Лишь однажды, в том же «Ударнике», когда мы вот так же вернулись из клуба, а фильм был уж очень плохой, а белая ночь никак не давала уснуть, мы разговорились о кино, перешли на литературу и вообще на искусство, и это был обычный интеллигентский разговор, когда наперед знаешь, что скажешь и что тебе ответят, и тебе от этого очень неловко, но все-таки говоришь и слушаешь Колея для таких разговоров наезжена, вероятно, очень давно, и она ведет и не дает выбиться в сторону или остановиться, до тех пор, пока весь не выговоришься. Такие разговоры затягиваются до поздней ночи, а утром просыпаешься с чувством, будто вчера наглотался чего-то скверного.
После этого случая мы, кажется, ни о чем особенно не говорили — нет, поговорили немного о жизни геологов и о том, «как она, в сущности, не похожа на ту, о которой знаем мы из кино и по книгам». Это было в Сусумане, когда мы с шефом отправились прогуляться на ближайшую сопку. Мы стояли на болотистой поляне, кругом были сопки и низкий кустарник, дорога проходила метрах в пятидесяти, но ее не было видно, и я сказал, что нас теперь можно спокойно снять для «Неотправленного письма». Через час мы были в поселке и пили пиво. Кажется, это был наш единственный пеший маршрут в то лето…

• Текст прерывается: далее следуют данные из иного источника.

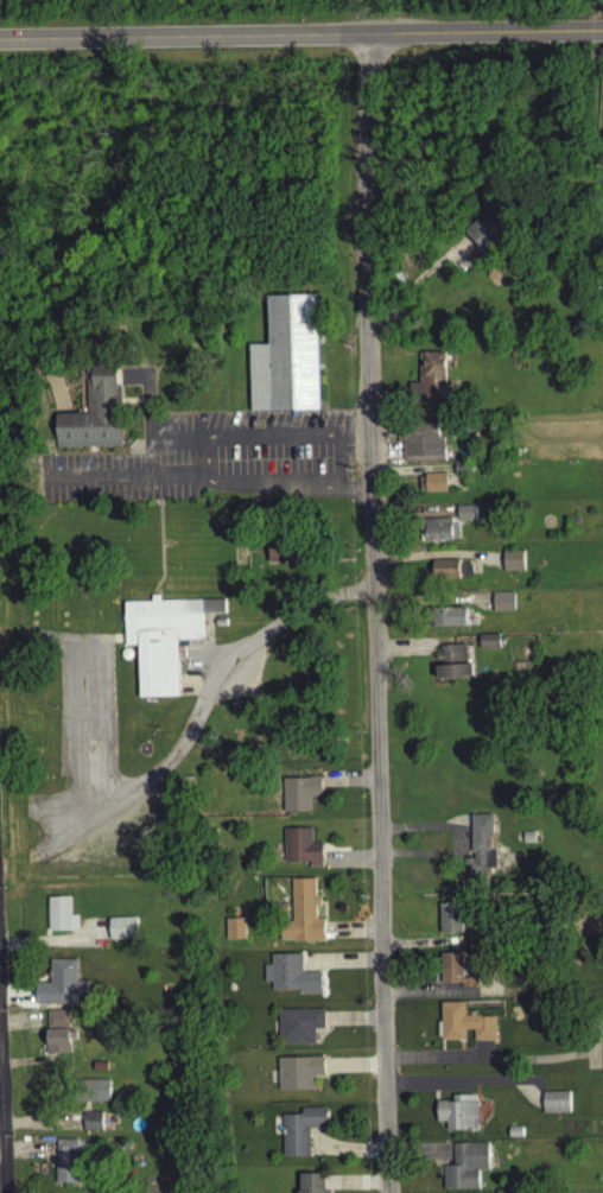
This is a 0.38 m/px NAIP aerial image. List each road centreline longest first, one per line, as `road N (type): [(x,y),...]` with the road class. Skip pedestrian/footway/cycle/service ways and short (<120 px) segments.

Но шеф мне тогда нравился, я отдавал должное его молчанию и спокойствию. За его молчанием и спокойствием мерещилась мне длинная, полная превратностей и борьбы жизнь, воспоминаний о которой хватит на оставшиеся годы. Я не мог только решить, разговаривает он с собой или нет — для меня это было важно…
Он рано ложился спать, а я еще выходил на улицу и гулял по поселку, неуютному, построенному без всякой планировки — видно, что рассчитывали жить здесь не всю жизнь. А, по-моему, здесь и месяц прожить было бы трудно — среди невысоких холмов, за которыми другие такие же холмы, и ручьи в распадках, и отвалы породы вдоль ручьев, а по вечерам звонки в клубе, слышные на весь поселок. Я, по крайней мере, не мог бы…
Но мне нравились белые ночи. Никогда не мог я к ним привыкнуть… Первый раз я увидел белую ночь года три назад в Архангельской области, где тоже был с экспедицией. Тогда к еще пытался уснуть, вставал несколько раз, подходил, к окну, опять ложился, ворочался и, наконец, совсем встал и вышел.